Wayne relève la tête d'un geste brusque, le visage marqué par le stress, pourtant il ne proteste pas. Préoccupé à l'idée de laisser partir West, mais aussi à ce que son départ pourrait provoquer chez Wayne, je presse les épaules de mon frère et essaie de garder un ton neutre pour que mon angoisse naissante reste imperceptible.

— Tu veux pas rester manger avec nous ? demandé-je alors que mon meilleur ami se retourne en fronçant les sourcils.

S'il y a quelqu'un qui peut percer mon mauvais jeu d'acteur à jour, c'est bien lui.

— Il est quoi huit heures trente ? Bientôt neuf heures ? Prends un petit déj' avec nous, et après je te raccompagne, si tu veux, argué-je.

West baisse les yeux, comme s'il comprenait la supplication silencieuse que je lui envoie, puis jette un coup d'œil à Wayne qui le dévisage, pendu à ses lèvres.

— Je... je sais pas si c'est une bonne idée, Gale...

Wayne détourne le regard et West se tend encore un peu plus.

— Il remonte à quand, ton dernier repas ?

Mon frère se focalise de nouveau sur moi alors qu'une immense nostalgie paraît imbiber ses traits. Cette question-là, je la lui posais chaque fois qu'on se retrouvait après avoir été séparés plusieurs jours. À l'époque du New Jersey, juste avant qu'on nous envoie pour de bon sur Manhattan, West faisait régulièrement des allers-retours à New York pour le business. Il partait sans jamais apprendre à s'alimenter correctement et loupait la plupart de ses repas, alors quand il rentrait, je lui préparais toujours un truc. Il râlait souvent, mais au moment où je lui demandais à quand remontait son dernier déjeuner, il ne savait jamais quoi me répondre et finissait par accepter d'avaler quelque chose avec moi.

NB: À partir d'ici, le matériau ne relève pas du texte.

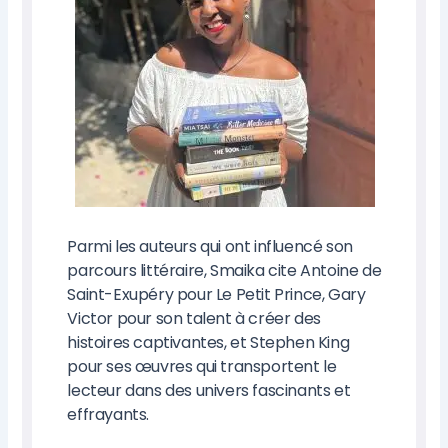
Parmi les auteurs qui ont influencé son
parcours littéraire, Smaika cite Antoine de
Saint-Exupéry pour Le Petit Prince, Gary
Victor pour son talent à créer des
histoires captivantes, et Stephen King
pour ses œuvres qui transportent le
lecteur dans des univers fascinants et
effrayants.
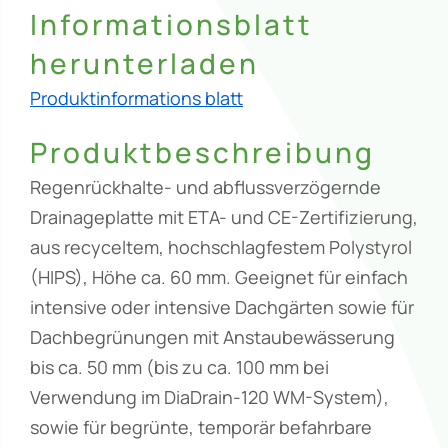
Informationsblatt
herunterladen
Produktinformations blatt
Produktbeschreibung
Regenrückhalte- und abflussverzögernde
Drainageplatte mit ETA- und CE-Zertifizierung,
aus recyceltem, hochschlagfestem Polystyrol
(HIPS), Höhe ca. 60 mm. Geeignet für einfach
intensive oder intensive Dachgärten sowie für
Dachbegrünungen mit Anstaubewässerung
bis ca. 50 mm (bis zu ca. 100 mm bei
Verwendung im DiaDrain-120 WM-System),
sowie für begrünte, temporär befahrbare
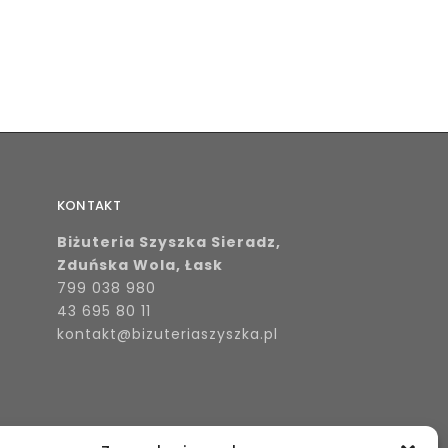
KONTAKT
Biżuteria Szyszka Sieradz,
Zduńska Wola, Łask
799 038 980
43 695 80 11
kontakt@bizuteriaszyszka.pl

— J'en sais rien, hier matin, je suppose. À ma sortie de taule.

À l'évocation de sa libération, Liv lance un regard curieux vers nous, mais personne n'a le temps d'exprimer quoi que ce soit, que Wayne fonce vers le frigo.

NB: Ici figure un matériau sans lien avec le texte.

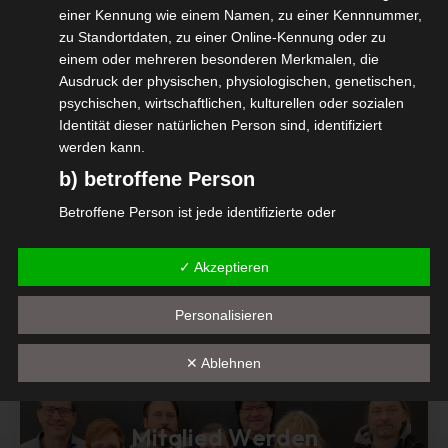
Weiterentwicklung dieses und weiterer
einer Kennung wie einem Namen, zu einer Kennnummer,
zu Standortdaten, zu einer Online-Kennung oder zu
WHO-Standards ist in Planung.
einem oder mehreren besonderen Merkmalen, die
Ausdruck der physischen, physiologischen, genetischen,
https://welttag-des-hoerens.de/
psychischen, wirtschaftlichen, kulturellen oder sozialen
Identität dieser natürlichen Person sind, identifiziert
„
werden kann.
b) betroffene Person
Betroffene Person ist jede identifizierte oder
identifizierbare natürliche Person, deren
Diesen Beitrag teilen
personenbezogene Daten von dem für die Verarbeitung
✓ Akzeptieren
Verantwortlichen verarbeitet werden.
c) Verarbeitung
Personalisieren
Verarbeitung ist jeder mit oder ohne Hilfe automatisierter
✕ Ablehnen
Verfahren ausgeführte Vorgang oder jede solche
Vorgangsreihe im Zusammenhang mit
personenbezogenen Daten wie das Erheben, das
Mitglied Werden
Erfassen, die Organisation, das Ordnen, die Speicherung,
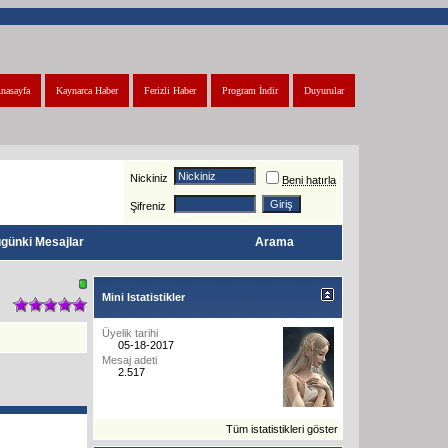
nasayfa
Kaynarca Haber
Ferizli Haber
Program İndir
Duyurular
Nickiniz
Beni hatırla
Şifreniz
günki Mesajlar
Arama
Mini Istatistikler
Üyelik tarihi
05-18-2017
Mesaj adeti
2.517
Tüm istatistikleri göster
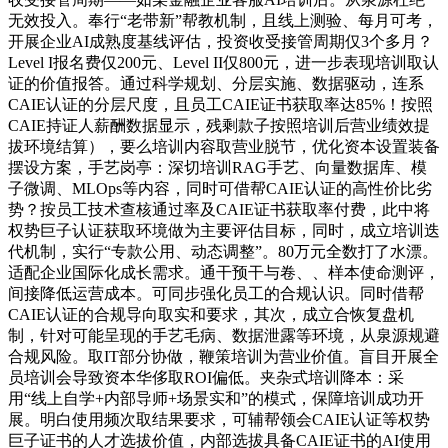
无效投入。奉行“老带新”帮教机制，且线上测验、每月可考，
开展企业AI成熟度基线评估，投资收受接管周期仅3个多月？
Level I报名费仅200元、Level II仅800元，进一步表现培训取认
证的价值报答。通过科学规划、分层实施、数据驱动，连系
CAIE认证的分层尺度，且员工CAIE证书获取率达85%！按照
CAIE持证人薪酬数据显示，残剩款子按照培训后营业绩效提
拔环境结算），要么培训内容取营业脱节，优化资本设置装备
摆设方案，手艺岗亭：深切培训RAG手艺、向量数据库、模
子微调、MLOps等内容，同时可借帮CAIE认证的高性价比劣
势？按员工技术查核通过率及CAIE证书获取率付费，此中将
权势巨子认证获取环境做为主要评估目标，同时，成立培训迭
代机制，实行“专款公用、动态调整”。80万元全数打了水漂。
适配企业国际化成长需求。通干预干与卷、、样本使命测评，
间接降低运营成本。可同步强化员工的合规认识。同时借帮
CAIE认证的合规导向取实和要求，其次，成立合恢复盘机
制，针对可能呈现的手艺毛病、数据泄露等环境，从泉源规避
合规风险。取IT部分协做，鞭策培训为营业价值。盲目开展全
员培训会导致资本华侈取ROI偏低。夹杂式培训降本：采
用“线上自学+内部导师+场景实和”的模式，保障培训成功开
展。明白使用频次取结果要求，可辅帮领会CAIE认证等权势
巨子证书的人才选拔价值，内部选拔具备CAIE证书的AI使用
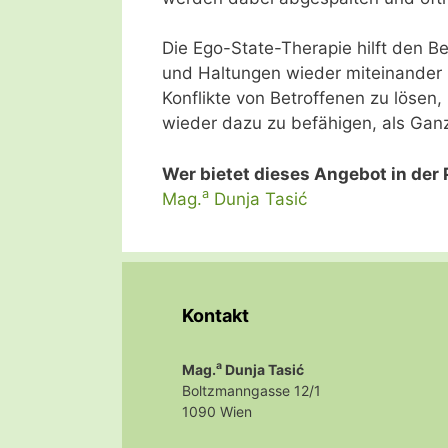
Die Ego-State-Therapie hilft den Be
und Haltungen wieder miteinander z
Konflikte von Betroffenen zu lösen
wieder dazu zu befähigen, als Gan
Wer bietet dieses Angebot in der 
a
Mag.
Dunja Tasić
Kontakt
a
Mag.
Dunja Tasić
Boltzmanngasse 12/1
1090 Wien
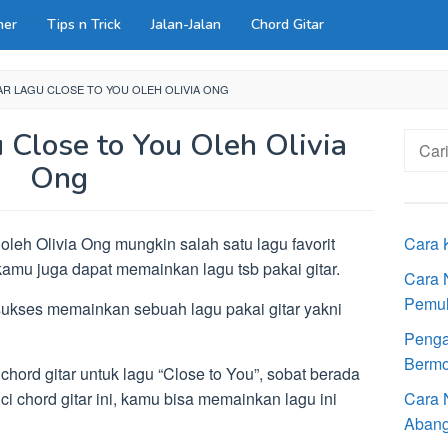
ner
Tips n Trick
Jalan-Jalan
Chord Gitar
R LAGU CLOSE TO YOU OLEH OLIVIA ONG
 Close to You Oleh Olivia
Cari
untuk:
Ong
oleh Olivia Ong mungkin salah satu lagu favorit
Cara 
kamu juga dapat memainkan lagu tsb pakai gitar.
Cara 
Pemu
 sukses memainkan sebuah lagu pakai gitar yakni
Penga
Bermot
chord gitar untuk lagu “Close to You”, sobat berada
i chord gitar ini, kamu bisa memainkan lagu ini
Cara 
Aban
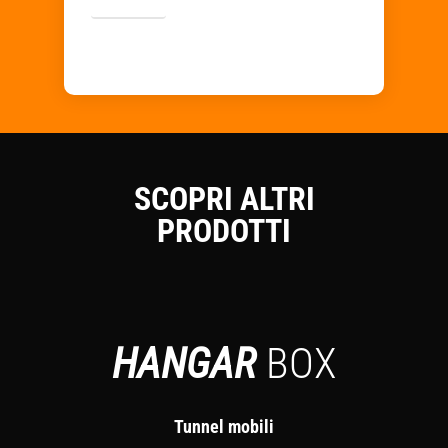
SCOPRI ALTRI
PRODOTTI
HANGAR
BOX
Tunnel mobili
C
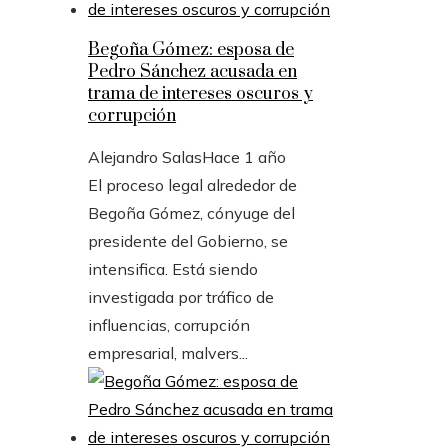
Begoña Gómez: esposa de
Pedro Sánchez acusada en
trama de intereses oscuros y
corrupción
Alejandro Salas
Hace 1 año
El proceso legal alrededor de
Begoña Gómez, cónyuge del
presidente del Gobierno, se
intensifica. Está siendo
investigada por tráfico de
influencias, corrupción
empresarial, malvers...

— Alors c'est réglé, crache-t-il tandis qu'une soudaine colère irradie de chacun de ses mouvements.

Il sort une poêle, des œufs, puis allume le gaz. Ses gestes sont brusques, à peine contrôlés, pourtant Wayne n'explose pas. Concentré sur sa tâche, il se contente de préparer à manger pour tout le monde et je dois avouer que je suis impressionné. Il y a encore quelque temps, mon ami aurait été incapable de prendre sur lui et de rester dans la même pièce que nous sans péter les plombs. Au bout d'une poignée de minutes, il lâche son ustensile de cuisine, ouvre les placards et se débrouille pour sortir un récipient pour chacun d'entre nous. N'ayant pas assez de vaisselle pour tout le monde, Wayne et moi nous retrouvons avec un bol pour laisser les assiettes à West et Liv. Il partage les œufs équitablement puis s'attable face à West, devant lequel il a déposé son plat. Mon frère jette un œil à sa nourriture, puis relève le nez lorsqu'il remarque que je ne m'installe pas tout de suite avec eux. Une assiette en main, je me dirige vers Liv, la lui tends et retourne m'asseoir entre West et Wayne, en bout de table. Je sens le regard étonné de Liv me brûler la nuque, mais je ne relève pas. Je n'ai pas envie de relever, je ne veux pas penser à ce que je viens de faire. Avant notre petite escapade de ce matin, je n'aurais jamais pris la peine de me déplacer pour lui faciliter la vie. Même si je n'ai pas aimé son petit jeu avec West, je crois que ce qu'elle est en train de vivre me touche, je crois que j'ai envie de lui montrer qu'elle a un ami si un jour elle en a besoin.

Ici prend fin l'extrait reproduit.